Which is not to say that ironic self-awareness can't be hilarious. The best Warner Brothers efforts, for example, live and die on that style of humor. Recent Disney efforts in this vein create an uneasy melding of Disney's old-school, character-driven storytelling and subtle gags and the somewhat broader, ironic, in-your-face wisecrackery of Looney Tunes and ultimately satisfy on neither score.
Which would be OK if the animation was particularly good, but sadly this release is from ToonDisney Studios, the TV animation folks at Disney -- the last holdout of traditional animation at the once-great House of Mouse. And alas, as with all the direct-to-video spew (Jungle Book 2, etc.) emanating from that wretched place, it looks as if it was made on the cheap.
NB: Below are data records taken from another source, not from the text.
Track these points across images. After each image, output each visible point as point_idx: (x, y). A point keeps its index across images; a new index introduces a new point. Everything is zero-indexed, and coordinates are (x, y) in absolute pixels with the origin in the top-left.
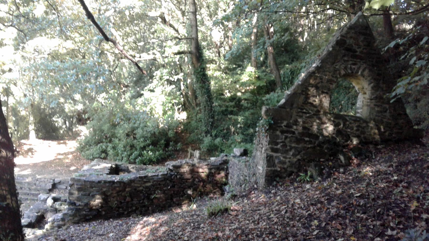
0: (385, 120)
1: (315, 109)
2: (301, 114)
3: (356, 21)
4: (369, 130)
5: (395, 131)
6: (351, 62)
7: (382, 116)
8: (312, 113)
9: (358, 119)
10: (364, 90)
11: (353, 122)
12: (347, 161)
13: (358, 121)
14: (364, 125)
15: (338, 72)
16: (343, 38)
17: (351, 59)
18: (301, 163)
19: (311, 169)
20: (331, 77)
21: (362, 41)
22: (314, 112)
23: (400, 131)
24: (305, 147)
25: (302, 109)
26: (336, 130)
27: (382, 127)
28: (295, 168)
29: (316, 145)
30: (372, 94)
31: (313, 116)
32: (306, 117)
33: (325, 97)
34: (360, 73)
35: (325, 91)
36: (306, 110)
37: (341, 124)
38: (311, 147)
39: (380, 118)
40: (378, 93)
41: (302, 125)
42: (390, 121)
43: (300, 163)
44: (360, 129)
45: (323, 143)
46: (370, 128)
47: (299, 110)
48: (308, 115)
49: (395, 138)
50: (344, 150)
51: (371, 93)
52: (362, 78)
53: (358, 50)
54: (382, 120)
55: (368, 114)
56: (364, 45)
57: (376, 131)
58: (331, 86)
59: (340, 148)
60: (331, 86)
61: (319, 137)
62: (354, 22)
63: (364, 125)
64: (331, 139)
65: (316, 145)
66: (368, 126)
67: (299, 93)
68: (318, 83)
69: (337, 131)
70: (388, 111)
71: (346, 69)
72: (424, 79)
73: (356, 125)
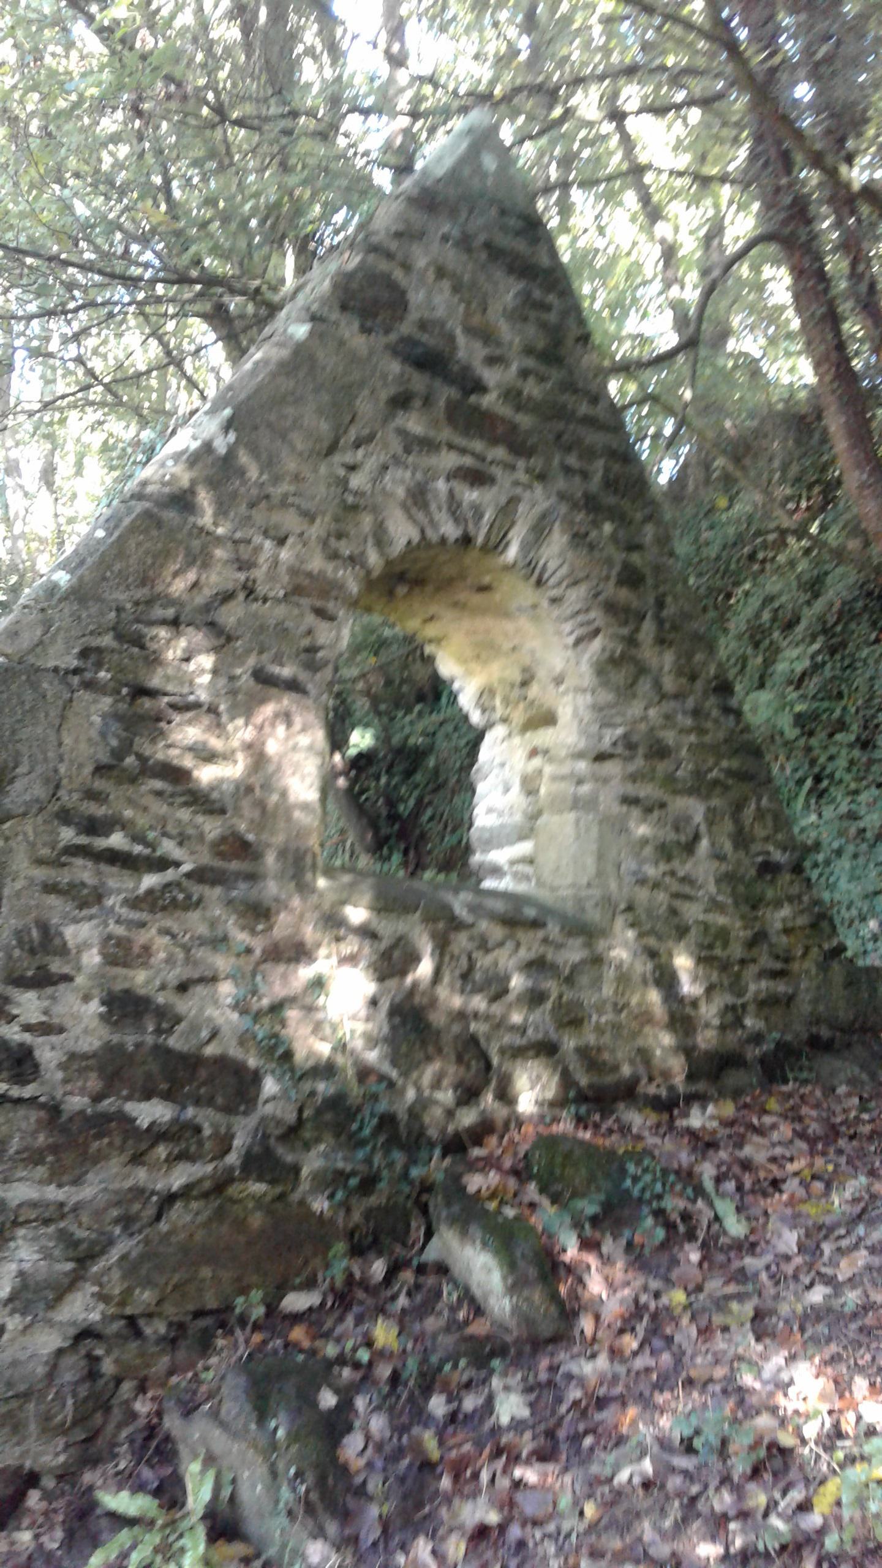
0: (692, 912)
1: (212, 828)
2: (83, 872)
3: (462, 161)
4: (608, 990)
5: (752, 987)
6: (449, 460)
7: (676, 887)
8: (186, 868)
9: (530, 912)
10: (534, 691)
11: (497, 932)
12: (537, 1295)
13: (536, 924)
14: (573, 954)
15: (367, 521)
16: (384, 266)
17: (446, 434)
18: (108, 1367)
19: (219, 1440)
20: (317, 563)
21: (518, 316)
22: (206, 858)
23: (781, 987)
24: (139, 1193)
25: (94, 827)
26: (385, 1005)
27: (683, 962)
28: (49, 1428)
29: (233, 1158)
30: (603, 715)
31: (197, 890)
32: (134, 903)
33: (287, 718)
34: (512, 552)
35: (286, 671)
36: (138, 838)
37: (414, 959)
38: (185, 1193)
39: (662, 897)
40: (636, 709)
41: (98, 976)
42: (721, 920)
43: (93, 1360)
44: (551, 986)
45: (292, 1133)
46: (610, 974)
47: (68, 835)
48: (150, 881)
49: (757, 1038)
50: (475, 1182)
51: (597, 708)
52: (525, 594)
53: (491, 376)
54: (673, 912)
55: (590, 862)
56: (529, 351)
57: (654, 996)
58: (324, 634)
59: (436, 1167)
60: (324, 634)
61: (256, 1078)
62: (448, 163)
63: (573, 954)
64: (355, 1091)
65: (233, 1158)
66: (597, 961)
67: (62, 675)
68: (227, 597)
69: (394, 1011)
70: (704, 844)
71: (424, 506)
72: (264, 952)
73: (524, 954)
The backgrounds, which once looked so real and tactile in a Disney film you felt you could reach up to the screen and touch them, are rather slapdash, watercolory, and sketched in, supremely lacking in detail . . . take a look at Snow White, for example, and look at what real artists, given real time and a real budget, can accomplish.
The character work is broad and utterly lacking in subtlety. There were, as I say, a few bits that worked, and worked well. And some of the gags and one-liners were amusing. But Disney aims far too low, and that is a real shame.
Before the feature, Donald's first appearance, in the Silly Symphony The Wise Little Hen, was screened. A genuine treat to see this old gem from 1934 and to see how much more subtle wit and appealing character it held.